Kolata is careful not to call this the first test for Alzheimer’s disease, but she treats it, throughout the story, as if it were. The new scan, she writes, “would be especially valuable in a common and troubling situation — trying to make a diagnosis when it is not clear whether a patient’s memory problems are a result of Alzheimer’s disease or something else.”
And she goes on in a similar vein: “…having a diagnosis is important for planning and for understanding what lies ahead…” She quotes Dr. P. Murali Doraiswamy, an Alzheimer’s researcher at Duke University, who said, “This technique will allow family doctors to feel confident ruling out Alzheimer’s,” he said.
That all makes it sound as if this is the first test for Alzheimer’s. Another researcher says “this is a big deal.” “This is nothing but a positive for our families,” says a representative from the Alzheimer’s Association. If it were not the first test for Alzheimer’s disease, it might not be such a big deal. But I’m convinced–it’s a big deal!
It is not, however, the first test for Alzheimers–a fact I glean from Kolata’s own reporting.
On August 9, 2010, she reported on the front page of the Times that researchers had developed “a spinal fluid test can be 100 percent accurate in in identifying a signature level of abnormal proteins in patients with significant memory loss who went on to develop Alzheimer’s disease.”
Again, note the careful qualifications. But reading over the meaningless phrase “a signature level of abnormal proteins,” Kolata is reporting on the development of a predictive test for Alzheimer’s disease.

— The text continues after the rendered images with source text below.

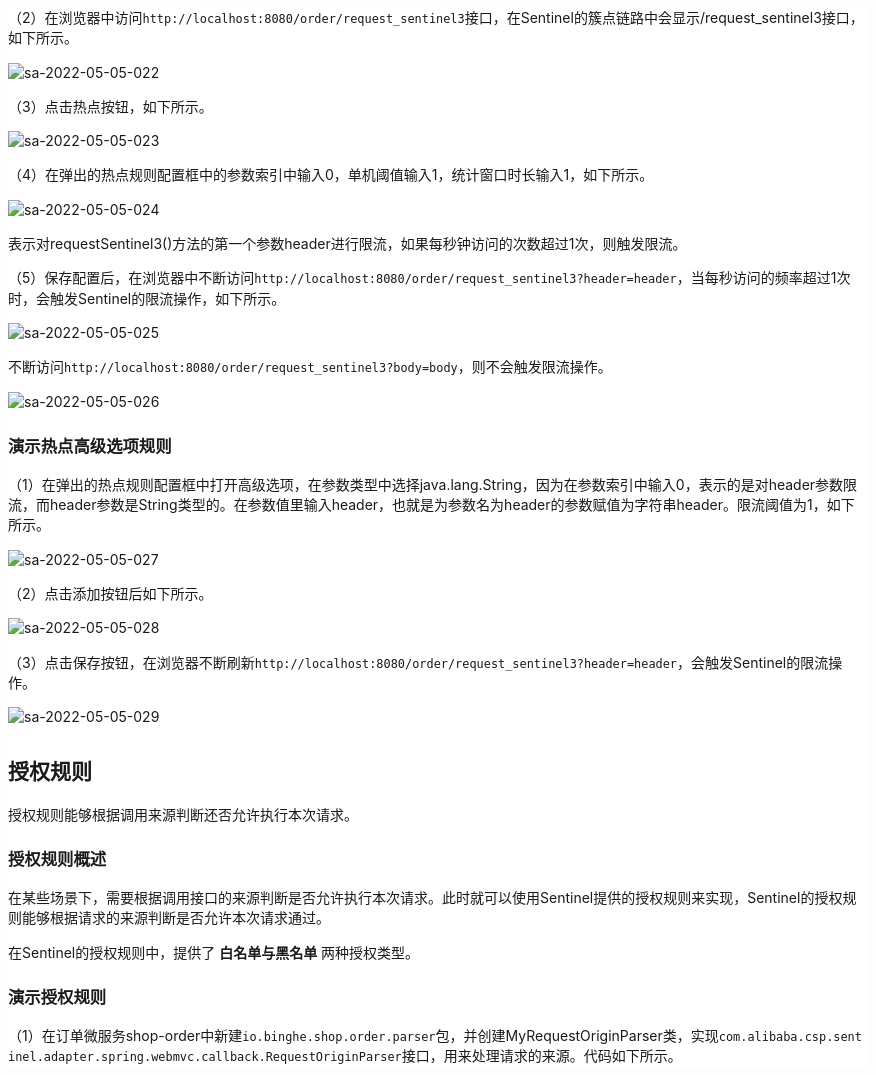 （2）在浏览器中访问`http://localhost:8080/order/request_sentinel3`接口，在Sentinel的簇点链路中会显示/request_sentinel3接口，如下所示。

![sa-2022-05-05-022](https://binghe.gitcode.host/assets/images/microservices/springcloudalibaba/sa-2022-05-05-022.png)

（3）点击热点按钮，如下所示。

![sa-2022-05-05-023](https://binghe.gitcode.host/assets/images/microservices/springcloudalibaba/sa-2022-05-05-023.png)

（4）在弹出的热点规则配置框中的参数索引中输入0，单机阈值输入1，统计窗口时长输入1，如下所示。

![sa-2022-05-05-024](https://binghe.gitcode.host/assets/images/microservices/springcloudalibaba/sa-2022-05-05-024.png)

表示对requestSentinel3()方法的第一个参数header进行限流，如果每秒钟访问的次数超过1次，则触发限流。

（5）保存配置后，在浏览器中不断访问`http://localhost:8080/order/request_sentinel3?header=header`，当每秒访问的频率超过1次时，会触发Sentinel的限流操作，如下所示。

![sa-2022-05-05-025](https://binghe.gitcode.host/assets/images/microservices/springcloudalibaba/sa-2022-05-05-025.png)

不断访问`http://localhost:8080/order/request_sentinel3?body=body`，则不会触发限流操作。

![sa-2022-05-05-026](https://binghe.gitcode.host/assets/images/microservices/springcloudalibaba/sa-2022-05-05-026.png)

### 演示热点高级选项规则

（1）在弹出的热点规则配置框中打开高级选项，在参数类型中选择java.lang.String，因为在参数索引中输入0，表示的是对header参数限流，而header参数是String类型的。在参数值里输入header，也就是为参数名为header的参数赋值为字符串header。限流阈值为1，如下所示。

![sa-2022-05-05-027](https://binghe.gitcode.host/assets/images/microservices/springcloudalibaba/sa-2022-05-05-027.png)

（2）点击添加按钮后如下所示。

![sa-2022-05-05-028](https://binghe.gitcode.host/assets/images/microservices/springcloudalibaba/sa-2022-05-05-028.png)

（3）点击保存按钮，在浏览器不断刷新`http://localhost:8080/order/request_sentinel3?header=header`，会触发Sentinel的限流操作。

![sa-2022-05-05-029](https://binghe.gitcode.host/assets/images/microservices/springcloudalibaba/sa-2022-05-05-029.png)

## 授权规则

授权规则能够根据调用来源判断还否允许执行本次请求。

### 授权规则概述

在某些场景下，需要根据调用接口的来源判断是否允许执行本次请求。此时就可以使用Sentinel提供的授权规则来实现，Sentinel的授权规则能够根据请求的来源判断是否允许本次请求通过。

在Sentinel的授权规则中，提供了 **白名单与黑名单** 两种授权类型。

### 演示授权规则

（1）在订单微服务shop-order中新建`io.binghe.shop.order.parser`包，并创建MyRequestOriginParser类，实现`com.alibaba.csp.sentinel.adapter.spring.webmvc.callback.RequestOriginParser`接口，用来处理请求的来源。代码如下所示。
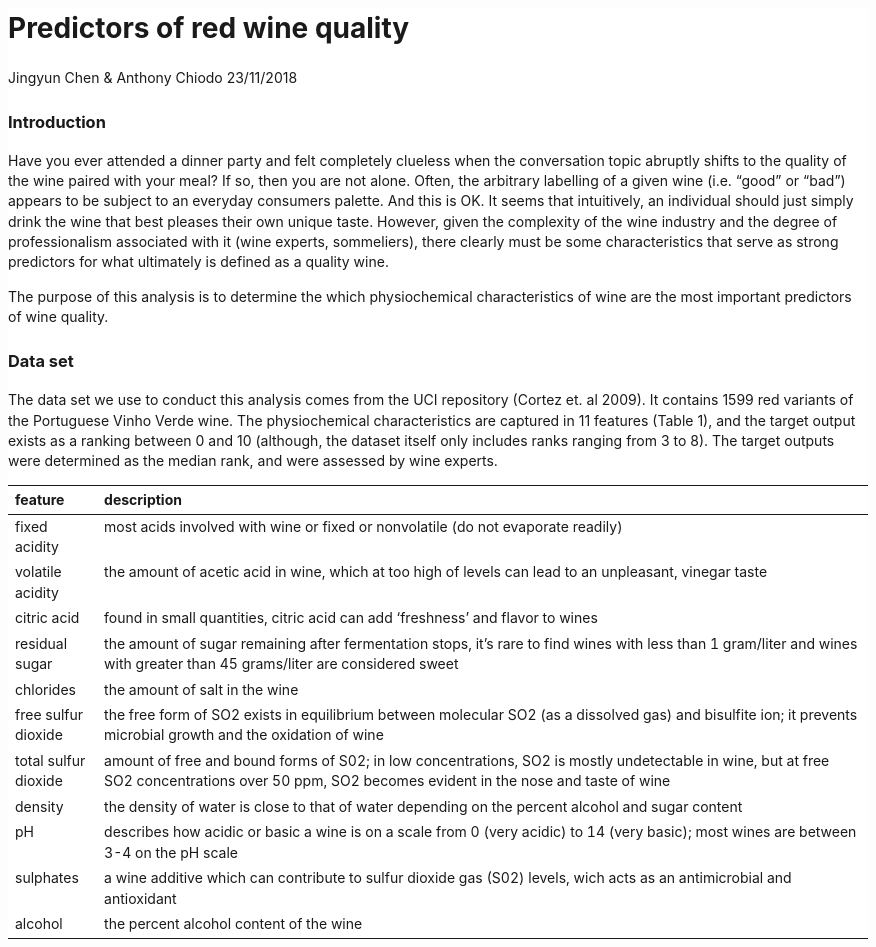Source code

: Predictors of red wine quality
================
Jingyun Chen & Anthony Chiodo
23/11/2018

### Introduction

Have you ever attended a dinner party and felt completely clueless when
the conversation topic abruptly shifts to the quality of the wine paired
with your meal? If so, then you are not alone. Often, the arbitrary
labelling of a given wine (i.e. “good” or “bad”) appears to be subject
to an everyday consumers palette. And this is OK. It seems that
intuitively, an individual should just simply drink the wine that best
pleases their own unique taste. However, given the complexity of the
wine industry and the degree of professionalism associated with it (wine
experts, sommeliers), there clearly must be some characteristics that
serve as strong predictors for what ultimately is defined as a quality
wine.

The purpose of this analysis is to determine the which physiochemical
characteristics of wine are the most important predictors of wine
quality.

### Data set

The data set we use to conduct this analysis comes from the UCI
repository (Cortez et. al 2009). It contains 1599 red variants of the
Portuguese Vinho Verde wine. The physiochemical characteristics are
captured in 11 features (Table 1), and the target output exists as a
ranking between 0 and 10 (although, the dataset itself only includes
ranks ranging from 3 to 8). The target outputs were determined as the
median rank, and were assessed by wine
experts.

| feature              | description                                                                                                                                                                                     |
| :------------------- | :---------------------------------------------------------------------------------------------------------------------------------------------------------------------------------------------- |
| fixed acidity        | most acids involved with wine or fixed or nonvolatile (do not evaporate readily)                                                                                                                |
| volatile acidity     | the amount of acetic acid in wine, which at too high of levels can lead to an unpleasant, vinegar taste                                                                                         |
| citric acid          | found in small quantities, citric acid can add ‘freshness’ and flavor to wines                                                                                                                  |
| residual sugar       | the amount of sugar remaining after fermentation stops, it’s rare to find wines with less than 1 gram/liter and wines with greater than 45 grams/liter are considered sweet                     |
| chlorides            | the amount of salt in the wine                                                                                                                                                                  |
| free sulfur dioxide  | the free form of SO2 exists in equilibrium between molecular SO2 (as a dissolved gas) and bisulfite ion; it prevents microbial growth and the oxidation of wine                                 |
| total sulfur dioxide | amount of free and bound forms of S02; in low concentrations, SO2 is mostly undetectable in wine, but at free SO2 concentrations over 50 ppm, SO2 becomes evident in the nose and taste of wine |
| density              | the density of water is close to that of water depending on the percent alcohol and sugar content                                                                                               |
| pH                   | describes how acidic or basic a wine is on a scale from 0 (very acidic) to 14 (very basic); most wines are between 3-4 on the pH scale                                                          |
| sulphates            | a wine additive which can contribute to sulfur dioxide gas (S02) levels, wich acts as an antimicrobial and antioxidant                                                                          |
| alcohol              | the percent alcohol content of the wine                                                                                                                                                         |
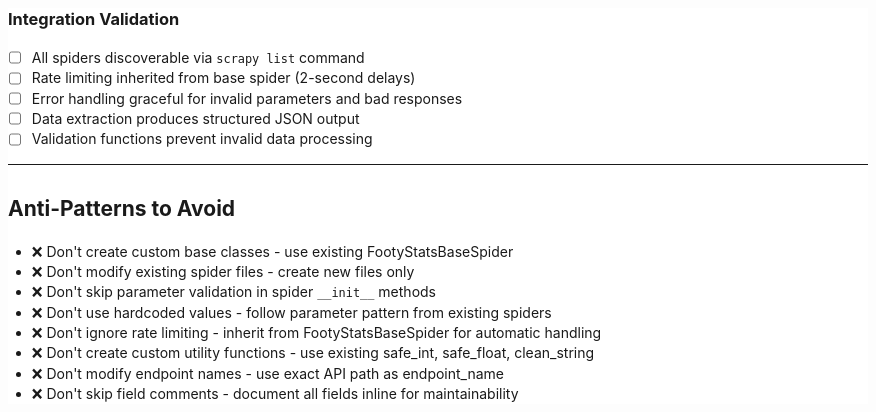 ### Integration Validation

- [ ] All spiders discoverable via `scrapy list` command
- [ ] Rate limiting inherited from base spider (2-second delays)
- [ ] Error handling graceful for invalid parameters and bad responses
- [ ] Data extraction produces structured JSON output
- [ ] Validation functions prevent invalid data processing

---

## Anti-Patterns to Avoid

- ❌ Don't create custom base classes - use existing FootyStatsBaseSpider
- ❌ Don't modify existing spider files - create new files only
- ❌ Don't skip parameter validation in spider `__init__` methods
- ❌ Don't use hardcoded values - follow parameter pattern from existing spiders
- ❌ Don't ignore rate limiting - inherit from FootyStatsBaseSpider for automatic handling
- ❌ Don't create custom utility functions - use existing safe_int, safe_float, clean_string
- ❌ Don't modify endpoint names - use exact API path as endpoint_name
- ❌ Don't skip field comments - document all fields inline for maintainability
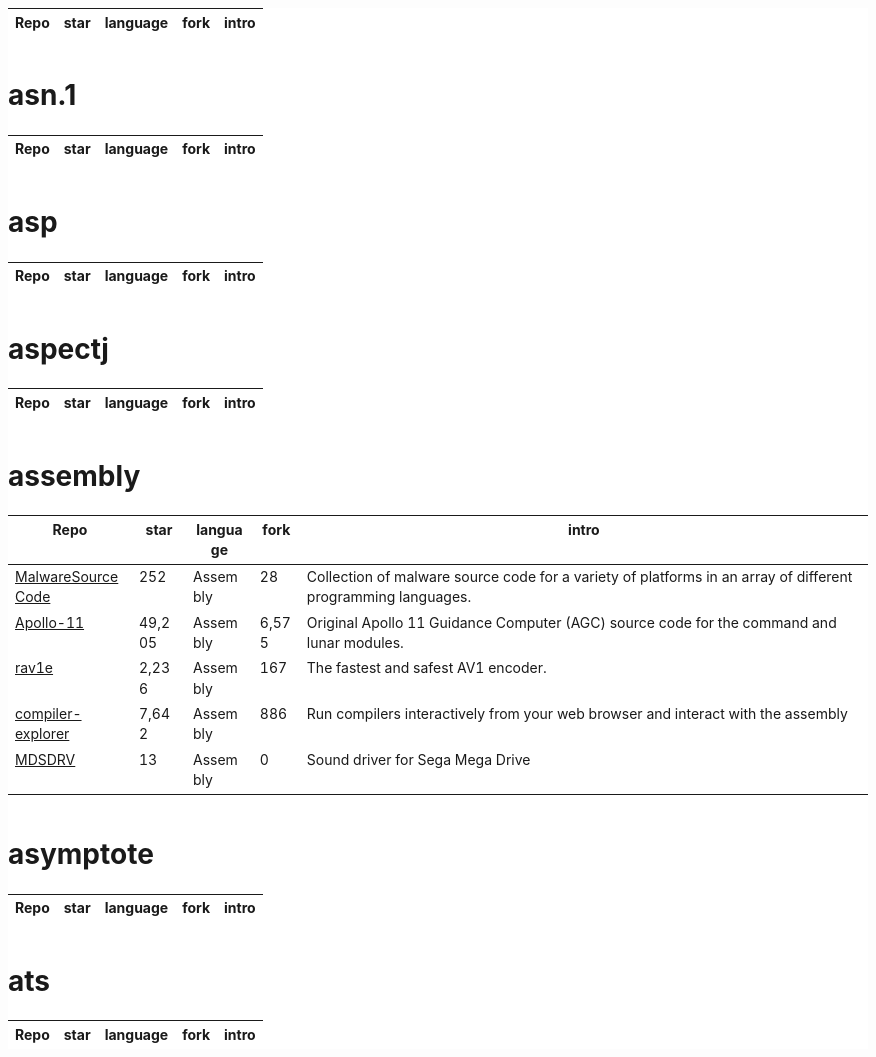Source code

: Repo|star|language|fork|intro
-|-|-|-|-



# asn.1

Repo|star|language|fork|intro
-|-|-|-|-



# asp

Repo|star|language|fork|intro
-|-|-|-|-



# aspectj

Repo|star|language|fork|intro
-|-|-|-|-



# assembly

Repo|star|language|fork|intro
-|-|-|-|-
[MalwareSourceCode](https://github.com/vxunderground/MalwareSourceCode)|252|Assembly|28|Collection of malware source code for a variety of platforms in an array of different programming languages.
[Apollo-11](https://github.com/chrislgarry/Apollo-11)|49,205|Assembly|6,575|Original Apollo 11 Guidance Computer (AGC) source code for the command and lunar modules.
[rav1e](https://github.com/xiph/rav1e)|2,236|Assembly|167|The fastest and safest AV1 encoder.
[compiler-explorer](https://github.com/compiler-explorer/compiler-explorer)|7,642|Assembly|886|Run compilers interactively from your web browser and interact with the assembly
[MDSDRV](https://github.com/superctr/MDSDRV)|13|Assembly|0|Sound driver for Sega Mega Drive


# asymptote

Repo|star|language|fork|intro
-|-|-|-|-



# ats

Repo|star|language|fork|intro
-|-|-|-|-

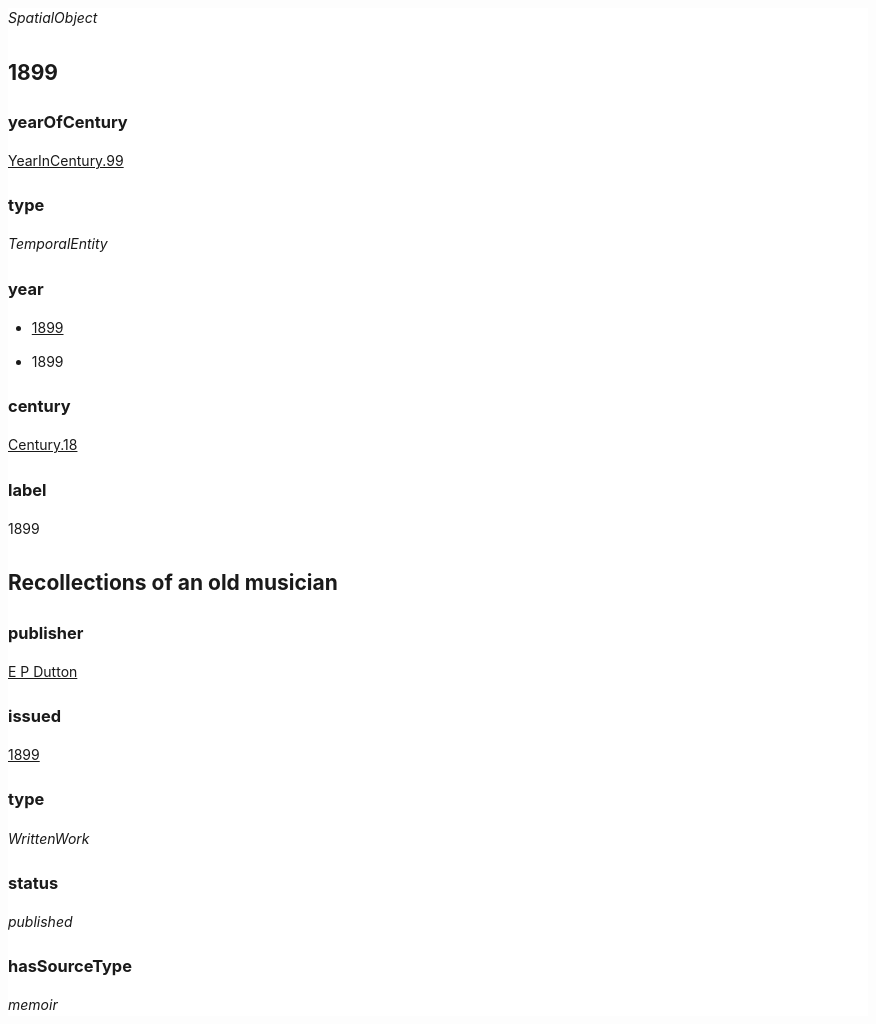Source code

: 
*SpatialObject*

## 1899

### yearOfCentury


[YearInCentury.99](#YearInCentury.99)

### type


*TemporalEntity*

### year

 - [1899](#1899)

 - 1899

### century


[Century.18](#Century.18)

### label


1899

## Recollections of an old musician

### publisher


[E P Dutton](#E-P-Dutton)

### issued


[1899](#1899)

### type


*WrittenWork*

### status


*published*

### hasSourceType


*memoir*
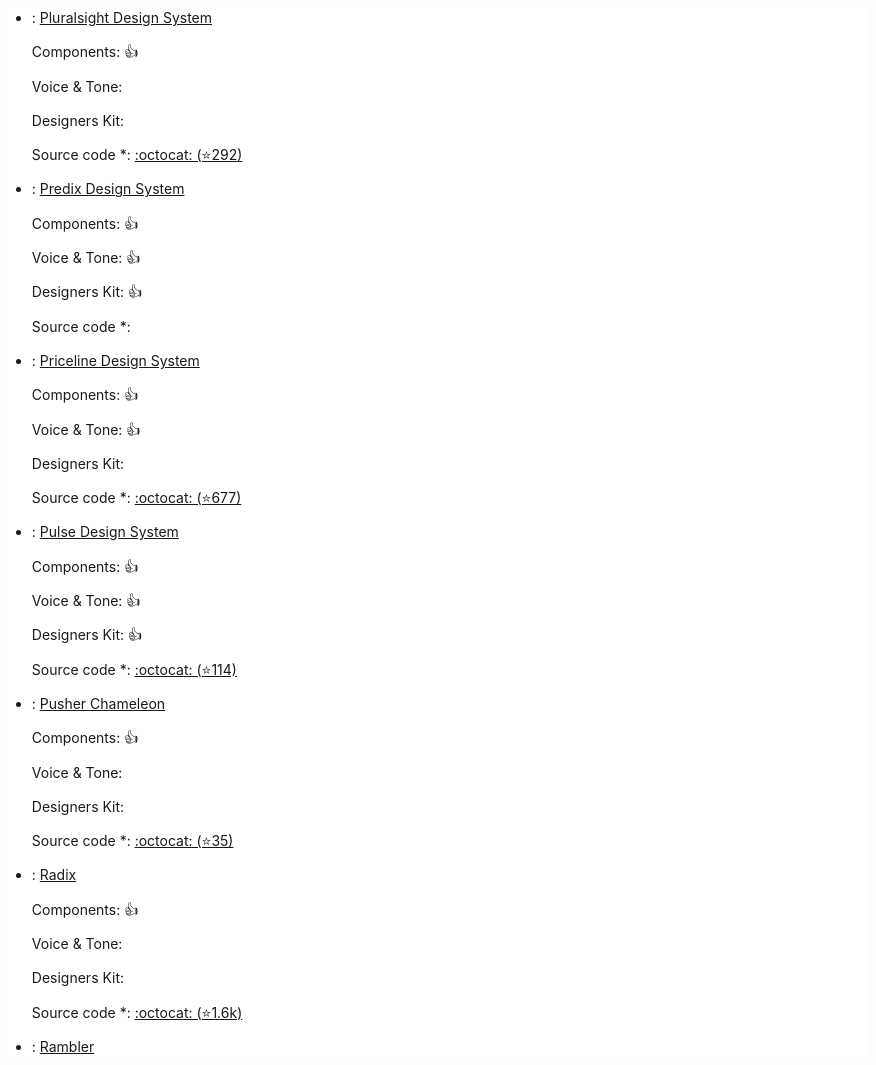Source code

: 
- : [Pluralsight Design System](https://design-system.pluralsight.com/)

  Components: 👍

  Voice & Tone: 

  Designers Kit: 

  Source code \*: [:octocat: (⭐292)](https://github.com/pluralsight/design-system)


- : [Predix Design System](https://www.predix-ui.com/)

  Components: 👍

  Voice & Tone: 👍

  Designers Kit: 👍

  Source code \*: 


- : [Priceline Design System](https://priceline.github.io/design-system/)

  Components: 👍

  Voice & Tone: 👍

  Designers Kit: 

  Source code \*: [:octocat: (⭐677)](https://github.com/priceline/design-system)


- : [Pulse Design System](https://pulse.heartbeat.ua/)

  Components: 👍

  Voice & Tone: 👍

  Designers Kit: 👍

  Source code \*: [:octocat: (⭐114)](https://github.com/heartbeatua/Pulse-Boilerplate)


- : [Pusher Chameleon](https://pusher.github.io/chameleon/)

  Components: 👍

  Voice & Tone: 

  Designers Kit: 

  Source code \*: [:octocat: (⭐35)](https://github.com/pusher/chameleon)


- : [Radix](https://radix.modulz.app/docs/getting-started/)

  Components: 👍

  Voice & Tone: 

  Designers Kit: 

  Source code \*: [:octocat: (⭐1.6k)](https://github.com/modulz/radix)


- : [Rambler](https://rambler-digital-solutions.github.io/rambler-ui/)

Kolata’s story today on the scan for plaques is strangely quiet on that previous reporting. She might have said–and should have said–that the scan follows the announcement last year of a spinal-fluid test that could also help identify Alzheimer’s disease. Today’s brain scan might be more accurately described as the second test for Alzheimer’s disease–with appropriate qualifications noted.
Why would she omit mention of that earlier test? Perhaps because it was widely criticized here on the Tracker and elsewhere, and even “corrected” in the Times itself, as I noted at the time.
Kolata wrote then that the new test “can be 100 percent accurate,” a phrase, as I wrote, that doesn’t mean anything–although it’s likely to be read by many as a test that “is” 100 percent accurate. (Every pitch a batter hits “can be” a home run; only a few of them are.)
Kolata has done her readers a disservice. And she’s done a disservice to her colleagues, who are stuck, as I often was, trying to explain to their editors why trying to match a big story on the front page of the New York Times isn’t going to be as easy as they think.